Federal courts have diversity jurisdiction only “where the matter in controversy exceeds the sum or value of $75,000.” 28 U.S.C. § 1332(a). Where, as here, the plaintiff has pleaded damages exceeding $75,000, federal jurisdiction is appropriate unless “it appears to a legal certainty that the plaintiff cannot recover more than the jurisdictional amount of $75,000.” Frederico v. Home Depot, 507 F.3d 188, 195 (3d Cir.2007) (citation and emphasis omitted). In personal injury cases such as this one, “[t]he general federal rule has long been to decide what the amount in controversy is from the complaint itself, unless it appears or is in some way shown that the amount stated in the complaint is not claimed in good faith.” Horton v. Liberty Mut. Ins. Co., 367 U.S. 348, 353, 81 S.Ct. 1570, 6 L.Ed.2d 890 (1961).
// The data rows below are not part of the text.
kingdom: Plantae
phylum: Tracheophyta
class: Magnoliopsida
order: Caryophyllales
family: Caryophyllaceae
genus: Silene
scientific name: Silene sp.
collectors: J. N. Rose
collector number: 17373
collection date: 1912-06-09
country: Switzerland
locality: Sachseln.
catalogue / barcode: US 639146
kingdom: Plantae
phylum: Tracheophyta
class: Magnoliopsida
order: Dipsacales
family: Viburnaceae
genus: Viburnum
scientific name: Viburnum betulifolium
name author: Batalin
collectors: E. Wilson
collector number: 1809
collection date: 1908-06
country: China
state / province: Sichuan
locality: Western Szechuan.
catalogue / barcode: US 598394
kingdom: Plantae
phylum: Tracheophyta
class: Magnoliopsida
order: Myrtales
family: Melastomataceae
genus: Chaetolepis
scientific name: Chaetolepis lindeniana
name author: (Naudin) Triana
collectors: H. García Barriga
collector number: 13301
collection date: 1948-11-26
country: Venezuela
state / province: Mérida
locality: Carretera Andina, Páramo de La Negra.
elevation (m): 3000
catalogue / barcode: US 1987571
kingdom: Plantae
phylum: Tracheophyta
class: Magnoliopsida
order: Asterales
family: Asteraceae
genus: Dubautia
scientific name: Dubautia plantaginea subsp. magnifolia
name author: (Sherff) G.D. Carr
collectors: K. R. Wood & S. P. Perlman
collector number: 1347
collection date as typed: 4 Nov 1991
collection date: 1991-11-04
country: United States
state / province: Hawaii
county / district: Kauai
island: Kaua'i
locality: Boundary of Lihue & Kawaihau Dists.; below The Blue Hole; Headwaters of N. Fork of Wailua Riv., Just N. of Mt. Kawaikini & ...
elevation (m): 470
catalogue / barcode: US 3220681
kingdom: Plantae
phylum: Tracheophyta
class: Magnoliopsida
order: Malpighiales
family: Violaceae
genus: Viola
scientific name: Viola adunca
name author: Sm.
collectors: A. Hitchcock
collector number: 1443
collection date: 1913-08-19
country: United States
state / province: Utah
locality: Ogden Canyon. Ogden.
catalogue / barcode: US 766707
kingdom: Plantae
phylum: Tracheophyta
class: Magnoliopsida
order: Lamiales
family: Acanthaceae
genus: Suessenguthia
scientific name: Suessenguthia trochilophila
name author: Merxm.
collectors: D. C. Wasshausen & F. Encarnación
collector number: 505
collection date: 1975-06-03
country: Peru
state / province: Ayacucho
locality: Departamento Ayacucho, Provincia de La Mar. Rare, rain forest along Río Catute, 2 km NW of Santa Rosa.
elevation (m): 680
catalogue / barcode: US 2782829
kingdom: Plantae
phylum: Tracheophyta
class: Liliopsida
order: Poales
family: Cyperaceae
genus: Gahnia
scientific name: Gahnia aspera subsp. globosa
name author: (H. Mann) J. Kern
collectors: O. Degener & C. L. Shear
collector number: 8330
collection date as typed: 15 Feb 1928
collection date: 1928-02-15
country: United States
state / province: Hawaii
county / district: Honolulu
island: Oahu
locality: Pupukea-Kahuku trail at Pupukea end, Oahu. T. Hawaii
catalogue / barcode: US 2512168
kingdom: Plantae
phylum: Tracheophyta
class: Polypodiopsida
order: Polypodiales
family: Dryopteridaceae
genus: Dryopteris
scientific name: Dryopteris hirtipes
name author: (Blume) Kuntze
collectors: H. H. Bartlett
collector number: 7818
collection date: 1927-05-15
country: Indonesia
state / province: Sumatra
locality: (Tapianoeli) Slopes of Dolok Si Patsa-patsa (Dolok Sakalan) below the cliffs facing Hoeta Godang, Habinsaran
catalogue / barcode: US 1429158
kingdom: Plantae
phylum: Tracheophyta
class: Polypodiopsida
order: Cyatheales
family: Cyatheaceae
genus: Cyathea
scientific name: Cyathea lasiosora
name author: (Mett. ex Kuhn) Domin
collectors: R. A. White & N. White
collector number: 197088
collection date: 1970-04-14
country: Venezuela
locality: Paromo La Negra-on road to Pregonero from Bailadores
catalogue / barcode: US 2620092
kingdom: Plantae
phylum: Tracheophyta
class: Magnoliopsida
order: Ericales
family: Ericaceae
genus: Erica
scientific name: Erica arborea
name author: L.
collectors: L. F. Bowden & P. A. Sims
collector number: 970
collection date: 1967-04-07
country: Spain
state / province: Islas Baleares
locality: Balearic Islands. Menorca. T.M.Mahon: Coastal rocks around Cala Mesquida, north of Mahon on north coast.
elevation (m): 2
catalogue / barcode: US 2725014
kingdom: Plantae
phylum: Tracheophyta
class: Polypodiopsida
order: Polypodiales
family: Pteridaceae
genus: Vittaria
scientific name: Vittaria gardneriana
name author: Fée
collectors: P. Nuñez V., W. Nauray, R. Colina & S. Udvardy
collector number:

*164 Here, Mankodi has pleaded damages in excess of $75,000 for battery and false imprisonment. As we shall explain, both of these causes of action were adequately pleaded. There is no indication that Mankodi asserted these claims in bad faith, and a review of jury verdicts in other battery and false imprisonment cases shows that Mankodi might recover more than $75,000, even though he has alleged only limited physical injury. See, e.g., Romanski v. Detroit Entm’t, LLC, 428 F.3d 629, 681-38 (6th Cir.2005) (plaintiff awarded $600,000 in punitive damages for false imprisonment after being detained and ejected from a casino, despite no allegation of physical injury); Simone v. Golden Nugget Hotel & Casino, 844 F.2d 1031, 1033 (3d Cir.1988) (jury awarded $150,000 in compensatory damages and $1,000,000 in punitive damages for abuse of process and false imprisonment to plaintiff detained by casino); Grosch v. Tunica Cnty., 2009 WL 161856, at *2 (ND.Miss. Jan. 22, 2009) (plaintiff recovered over $600,000 for 42 U.S.C. § 1983 and state law claims after being detained and searched by casino); Mason v. Sportsman’s Pub, 702 A.2d at 1311 (N.J.Super.Ct.App.Div.1997) (plaintiff awarded $264,750 for battery after being thrown out of a bar by a bouncer even though claims of permanent disability were refuted).

The Casino argues that jury verdicts may not be used as precedent and notes that most of the aforementioned cases were brought under § 1983, which allows for punitive damages. These arguments are unpersuasive.